**TO-DO ITEM**
Retype the records below exactly as they stand, omitting the pictures.

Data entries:
- - -

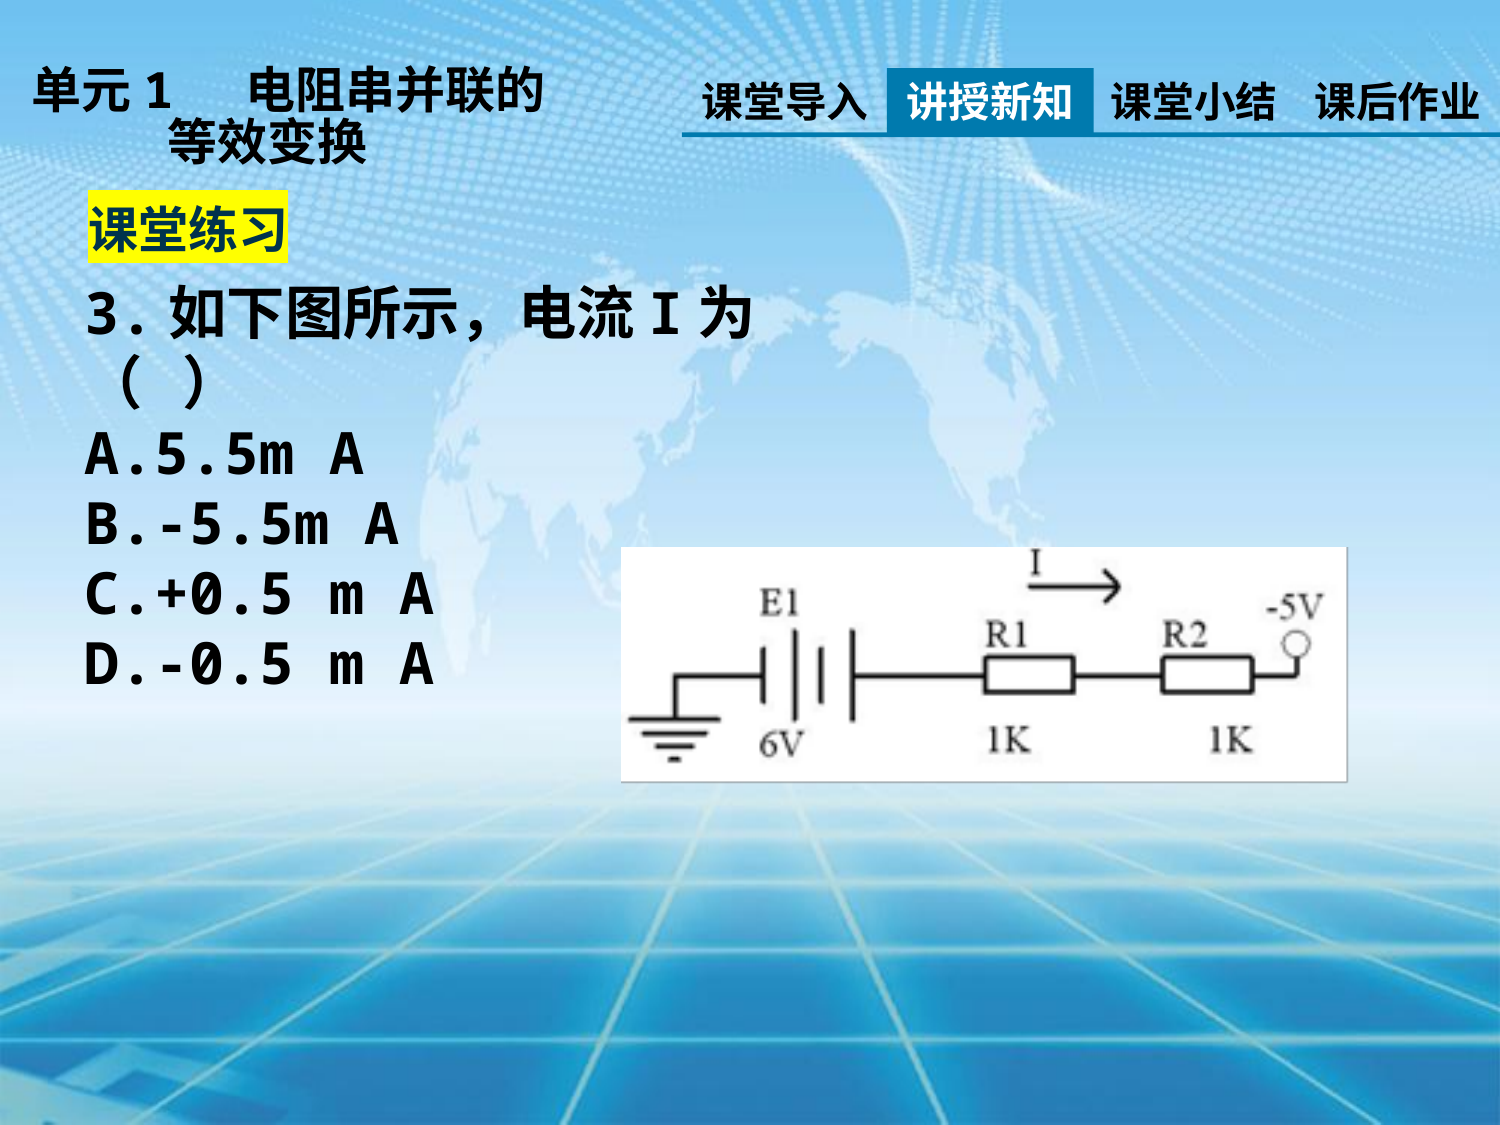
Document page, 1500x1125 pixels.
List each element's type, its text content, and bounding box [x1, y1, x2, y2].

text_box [16, 59, 1500, 180]
text_box 课堂练习 [19, 180, 357, 289]
text_box 3.如下图所示，电流I为（ ） A.5.5m A B.-5.5m A C.+0.5 m A D.-0.5 m A [69, 268, 820, 704]
picture [0, 0, 1500, 1125]
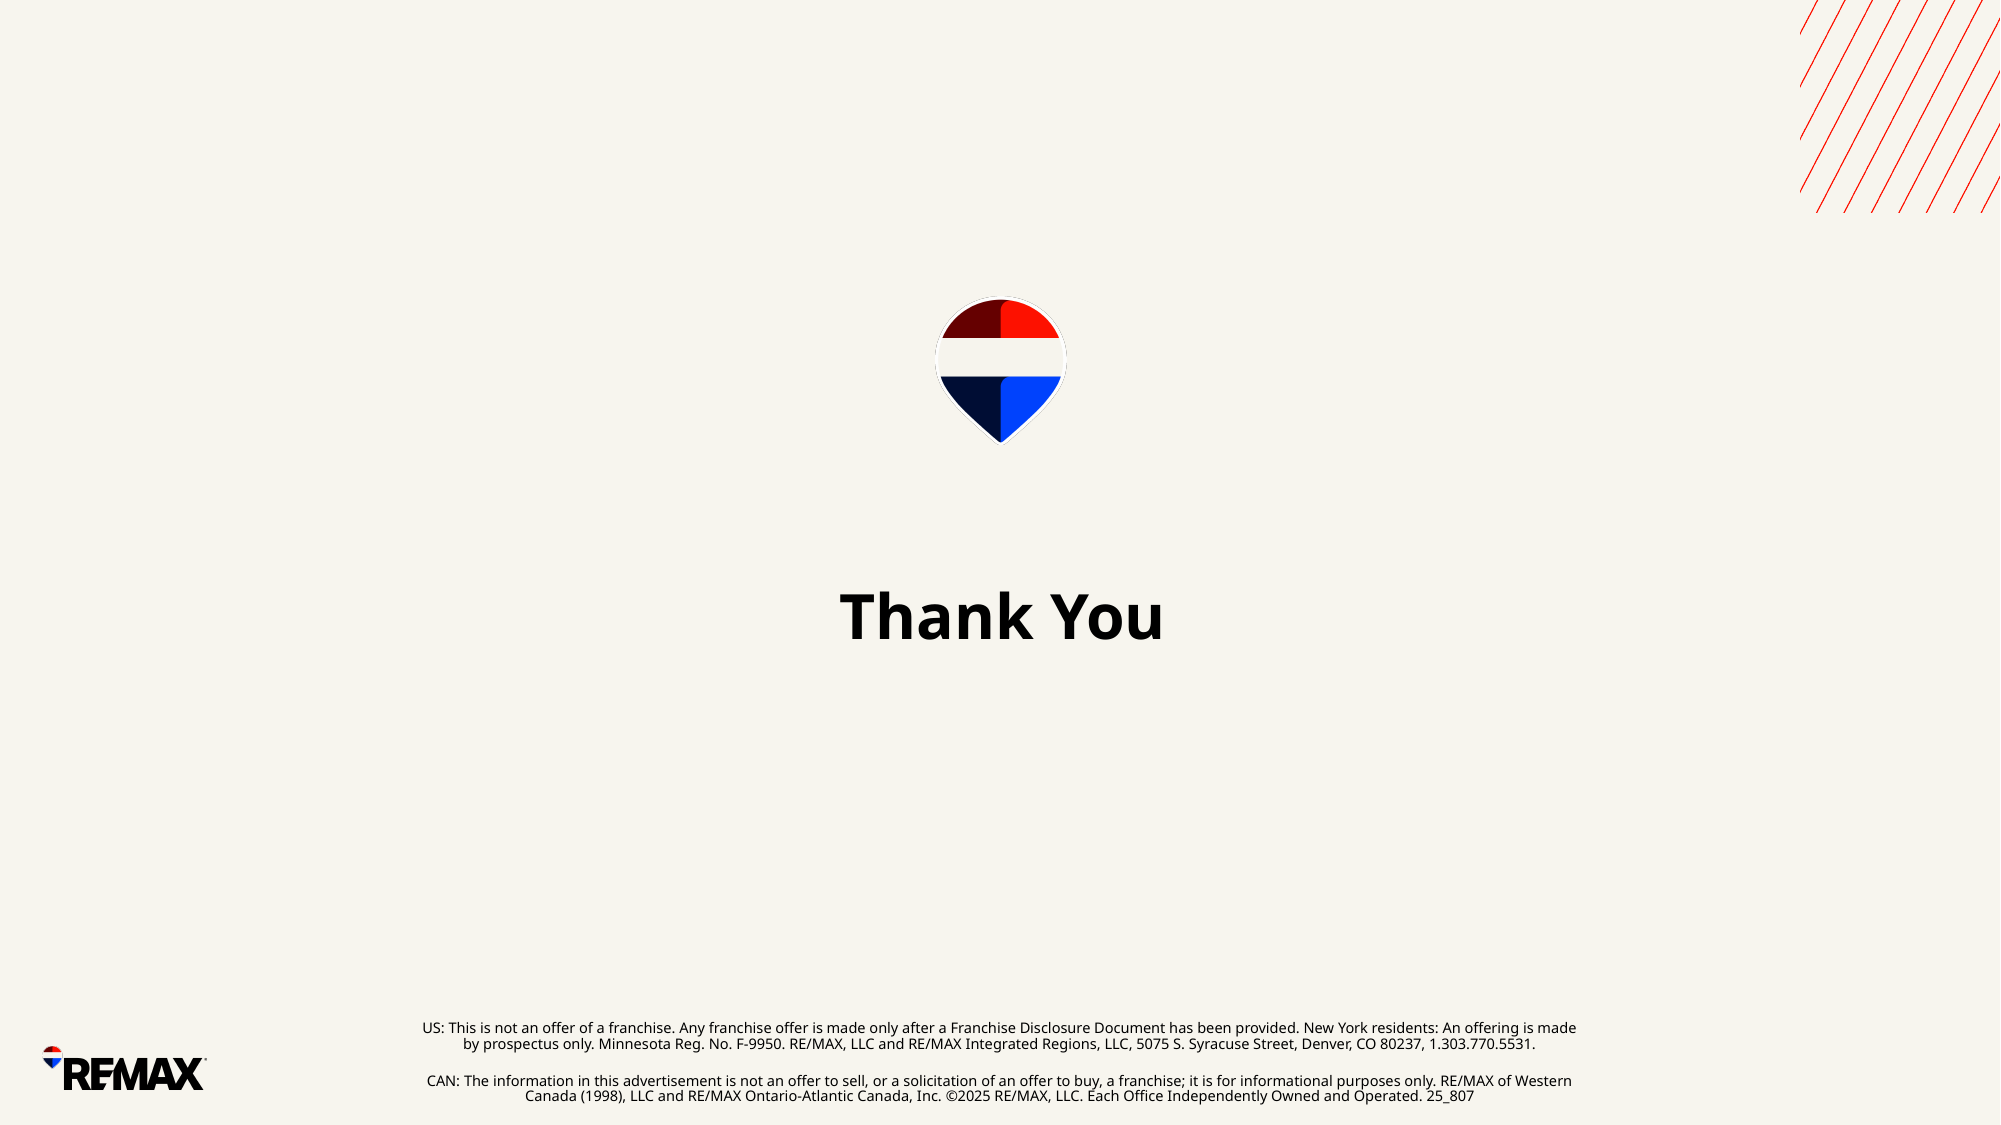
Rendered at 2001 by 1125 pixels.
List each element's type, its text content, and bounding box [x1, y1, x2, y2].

list US: This is not an offer of a franchise. Any franchise offer is made only after a Franchise Disclosure Document has been provided. New York residents: An offering is made by prospectus only. Minnesota Reg. No. F-9950. RE/MAX, LLC and RE/MAX Integrated Regions, LLC, 5075 S. Syracuse Street, Denver, CO 80237, 1.303.770.5531. CAN: The information in this advertisement is not an offer to sell, or a solicitation of an offer to buy, a franchise; it is for informational purposes only. RE/MAX of Western Canada (1998), LLC and RE/MAX Ontario-Atlantic Canada, Inc. ©2025 RE/MAX, LLC. Each Office Independently Owned and Operated. 25_807 [401, 1013, 1599, 1113]
title Thank You [105, 545, 1900, 694]
picture [930, 292, 1070, 449]
picture [1800, 0, 2000, 213]
picture [40, 1044, 209, 1091]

- - -

**OUTPUT OF THE TASK**
Document page, 1500x1125 pixels.
List each element's type, its text content, and bounding box [x1, y1, x2, y2].

text_box [16, 59, 1500, 180]
text_box 课堂练习 [19, 180, 357, 289]
text_box 3.如下图所示，电流I为（ ） A.5.5m A B.-5.5m A C.+0.5 m A D.-0.5 m A [69, 268, 820, 704]
picture [0, 0, 1500, 1125]
Rendered at 2001 by 1125 pixels.
List each element's type, its text content, and bounding box [x1, y1, x2, y2].

list US: This is not an offer of a franchise. Any franchise offer is made only after a Franchise Disclosure Document has been provided. New York residents: An offering is made by prospectus only. Minnesota Reg. No. F-9950. RE/MAX, LLC and RE/MAX Integrated Regions, LLC, 5075 S. Syracuse Street, Denver, CO 80237, 1.303.770.5531. CAN: The information in this advertisement is not an offer to sell, or a solicitation of an offer to buy, a franchise; it is for informational purposes only. RE/MAX of Western Canada (1998), LLC and RE/MAX Ontario-Atlantic Canada, Inc. ©2025 RE/MAX, LLC. Each Office Independently Owned and Operated. 25_807 [401, 1013, 1599, 1113]
title Thank You [105, 545, 1900, 694]
picture [930, 292, 1070, 449]
picture [1800, 0, 2000, 213]
picture [40, 1044, 209, 1091]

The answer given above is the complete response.